PROVIDED TEXT →

******************************

The Philippines Turns Toward a Closer Relationship with the United States

The government of the Philippines has also become more outspoken about the rising tensions in the region in relation to Taiwan. While US-Philippines ties grew strained during the earlier phase of the administration of former President Rodrigo Duterte, relations between the two countries—as well as between the Philippines and Japan—have grown increasingly close since President Ferdinand “Bongbong” Marcos Jr. assumed office in June 2022. 

Throughout Marcos’s tenure, relations with the PRC have been increasingly strained by maritime incidents between the two countries, frequently involving complaints of aggressive and hazardous behavior by PRC Coast Guard vessels directed against both Philippines Coast Guard and commercial fishing vessels. However, the rising tensions in the Taiwan Strait have also played a significant role in further straining PRC-Philippines relations. During a visit to Japan in February 2023, while discussing regional security matters and growing military ties with both Japan and the United States, President Marcos stated:

When we look at the situation in the area, especially the tensions in the Taiwan Strait, we can see just by our geographical location, should there in fact be a conflict in that area, it’s not very hard to imagine a scenario where the Philippines will not somehow get involved […] we feel that we’re very much on the front line. […] Perhaps because […] the temperature in the region has slowly ratcheted up, we have to also, as a response, be more judicious in making sure that we are defending properly our sovereign territory.

******************************

PROVIDED INFORMATION →
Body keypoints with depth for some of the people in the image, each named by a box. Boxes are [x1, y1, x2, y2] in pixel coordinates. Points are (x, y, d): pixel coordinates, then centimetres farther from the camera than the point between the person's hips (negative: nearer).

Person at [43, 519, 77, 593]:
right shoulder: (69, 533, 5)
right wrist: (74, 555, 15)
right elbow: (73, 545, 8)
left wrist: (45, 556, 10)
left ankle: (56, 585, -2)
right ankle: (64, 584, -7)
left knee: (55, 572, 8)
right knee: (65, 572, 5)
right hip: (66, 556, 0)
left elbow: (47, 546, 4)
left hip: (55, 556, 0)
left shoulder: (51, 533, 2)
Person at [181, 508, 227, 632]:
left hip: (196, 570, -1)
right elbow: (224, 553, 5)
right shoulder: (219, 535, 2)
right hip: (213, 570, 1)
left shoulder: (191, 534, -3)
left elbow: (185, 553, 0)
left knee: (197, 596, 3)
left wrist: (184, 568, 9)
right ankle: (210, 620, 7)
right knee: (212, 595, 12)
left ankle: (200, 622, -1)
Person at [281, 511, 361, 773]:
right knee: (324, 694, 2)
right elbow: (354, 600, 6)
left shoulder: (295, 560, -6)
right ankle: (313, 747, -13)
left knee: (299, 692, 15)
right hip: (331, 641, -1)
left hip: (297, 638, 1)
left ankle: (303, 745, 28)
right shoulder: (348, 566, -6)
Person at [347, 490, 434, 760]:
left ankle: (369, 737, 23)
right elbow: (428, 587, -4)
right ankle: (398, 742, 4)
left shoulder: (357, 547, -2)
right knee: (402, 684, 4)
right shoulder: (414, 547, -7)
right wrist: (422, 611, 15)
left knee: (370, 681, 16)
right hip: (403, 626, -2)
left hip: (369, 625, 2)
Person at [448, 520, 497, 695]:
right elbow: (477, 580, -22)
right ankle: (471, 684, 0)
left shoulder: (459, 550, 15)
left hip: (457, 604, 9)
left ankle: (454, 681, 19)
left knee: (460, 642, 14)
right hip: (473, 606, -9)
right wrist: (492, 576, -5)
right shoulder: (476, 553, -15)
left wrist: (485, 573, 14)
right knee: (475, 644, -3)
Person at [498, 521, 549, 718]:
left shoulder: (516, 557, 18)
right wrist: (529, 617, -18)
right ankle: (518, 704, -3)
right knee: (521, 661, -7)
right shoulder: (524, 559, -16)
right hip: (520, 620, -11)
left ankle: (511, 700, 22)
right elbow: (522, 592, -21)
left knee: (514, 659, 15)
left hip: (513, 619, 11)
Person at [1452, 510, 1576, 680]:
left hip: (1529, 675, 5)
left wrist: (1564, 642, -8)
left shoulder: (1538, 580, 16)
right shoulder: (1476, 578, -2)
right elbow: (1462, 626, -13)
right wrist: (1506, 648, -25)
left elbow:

******************************

ABOUT THIS TASK → Print the text above on the Philippines turning toward the United States in full, word for word, from its title through its final sentence.

OUTPUT →
The Philippines Turns Toward a Closer Relationship with the United States

The government of the Philippines has also become more outspoken about the rising tensions in the region in relation to Taiwan. While US-Philippines ties grew strained during the earlier phase of the administration of former President Rodrigo Duterte, relations between the two countries—as well as between the Philippines and Japan—have grown increasingly close since President Ferdinand “Bongbong” Marcos Jr. assumed office in June 2022. 

Throughout Marcos’s tenure, relations with the PRC have been increasingly strained by maritime incidents between the two countries, frequently involving complaints of aggressive and hazardous behavior by PRC Coast Guard vessels directed against both Philippines Coast Guard and commercial fishing vessels. However, the rising tensions in the Taiwan Strait have also played a significant role in further straining PRC-Philippines relations. During a visit to Japan in February 2023, while discussing regional security matters and growing military ties with both Japan and the United States, President Marcos stated:

When we look at the situation in the area, especially the tensions in the Taiwan Strait, we can see just by our geographical location, should there in fact be a conflict in that area, it’s not very hard to imagine a scenario where the Philippines will not somehow get involved […] we feel that we’re very much on the front line. […] Perhaps because […] the temperature in the region has slowly ratcheted up, we have to also, as a response, be more judicious in making sure that we are defending properly our sovereign territory.